Nice series-Edgy Rules. Thanks -I need them right now. I am finding the old hamster wheel hard to get off!
Did you get the e-mail about starting a pasture from 'scratch'?
Kris

Mike "Pops" Black said...

It's hard to jump.

I did have a steady job for about a dozen years when the kids were small but otherwise mostly freelance ('piece-work' in the manly construction work I did when I was younger) still, I get nervous when the phone quits ringing.

We were talking about grass back in the Orphans thread right? I replied some there but Matron of Husbandry said something on her blog I thought was pretty wise: 'graze animals that like what your land grows' or something like that.

IOW, if your land grows grass well, graze cattle, if it is scrubby, run goats. Chickens'll eat anything that doesn't eat them first but the bigger the variety the better. I have a long post from the past I'll dig up, it might have some good references you can use.

gsanford said...

I took a look at freelancer and the jobs were too ephemeral and the pay was low. It kind of looks like the digital equivalent of Mexicans hanging around in front of Home Depot.

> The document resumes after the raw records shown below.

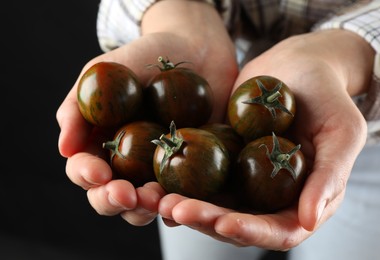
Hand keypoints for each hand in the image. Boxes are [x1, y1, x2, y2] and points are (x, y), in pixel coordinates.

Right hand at [56, 1, 236, 225]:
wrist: (194, 50)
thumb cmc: (142, 57)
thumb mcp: (102, 72)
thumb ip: (79, 107)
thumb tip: (65, 148)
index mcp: (101, 145)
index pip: (85, 170)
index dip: (87, 175)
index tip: (98, 173)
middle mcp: (128, 164)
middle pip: (113, 196)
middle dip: (115, 201)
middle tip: (126, 195)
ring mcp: (160, 169)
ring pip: (148, 203)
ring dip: (147, 208)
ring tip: (156, 200)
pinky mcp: (192, 169)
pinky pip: (186, 193)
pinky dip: (183, 202)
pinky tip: (187, 201)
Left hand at [158, 29, 373, 249]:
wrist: (298, 64)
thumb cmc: (329, 96)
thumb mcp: (342, 132)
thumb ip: (330, 178)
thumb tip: (310, 220)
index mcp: (301, 200)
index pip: (277, 230)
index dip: (250, 232)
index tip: (223, 223)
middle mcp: (267, 196)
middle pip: (234, 221)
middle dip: (204, 219)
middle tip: (173, 209)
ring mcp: (241, 178)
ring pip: (210, 202)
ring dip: (182, 204)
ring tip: (154, 197)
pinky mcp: (220, 157)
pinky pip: (197, 173)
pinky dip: (176, 178)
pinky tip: (155, 175)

It's hard to get all jazzed up about jobs that require you to do little more than change a few lines of code in exchange for lunch money. Just the amount of time spent securing deal after deal is wasted effort, like a lion spending all his time chasing down squirrels. Poor ROI.

It was great telecommuting for a year, but I think if I'm not on salary that I'm going to have to find a way to run my own business (b2c) rather than be an independent contractor.

Mike "Pops" Black said...

It's true, I spent lots of hours reading and responding to RFPs with few winners - and I was making next to no income at the time.
I was talking with one guy in AU about working on clipping the backgrounds from jewelry photos, color correction, basic stuff. I worked for a jewelry store chain for years so this is something I know and I'm pretty quick.

He told me to give it a shot but he was getting work from china for $2 per shot, I pointed and clicked as fast as I could and might have been able to do 3 shots an hour for a short while.

I'd guess coding is somewhat the same as graphics, in that it's very hard to quote by the hour. I'm no guru but I picked up 2 new clients recently by what the gurus would call networking. My contact at one client went to work at an entirely different type of business - now I have the new client and at least a chance to keep the old (though in my experience that seldom happens).

The other new gig is a provider (magazine) to an existing client (car dealer) who wanted me to help with an ad which led to more ads, then art for the mag as well.

Freelancing is tough if, like me, you aren't a cold caller. I'm good at customer service so I can keep a gig most of the time and I can talk myself into work like the magazine but door knocking just doesn't get done.

Maybe you can find a rep or build a relationship with someone who is good at the part you aren't?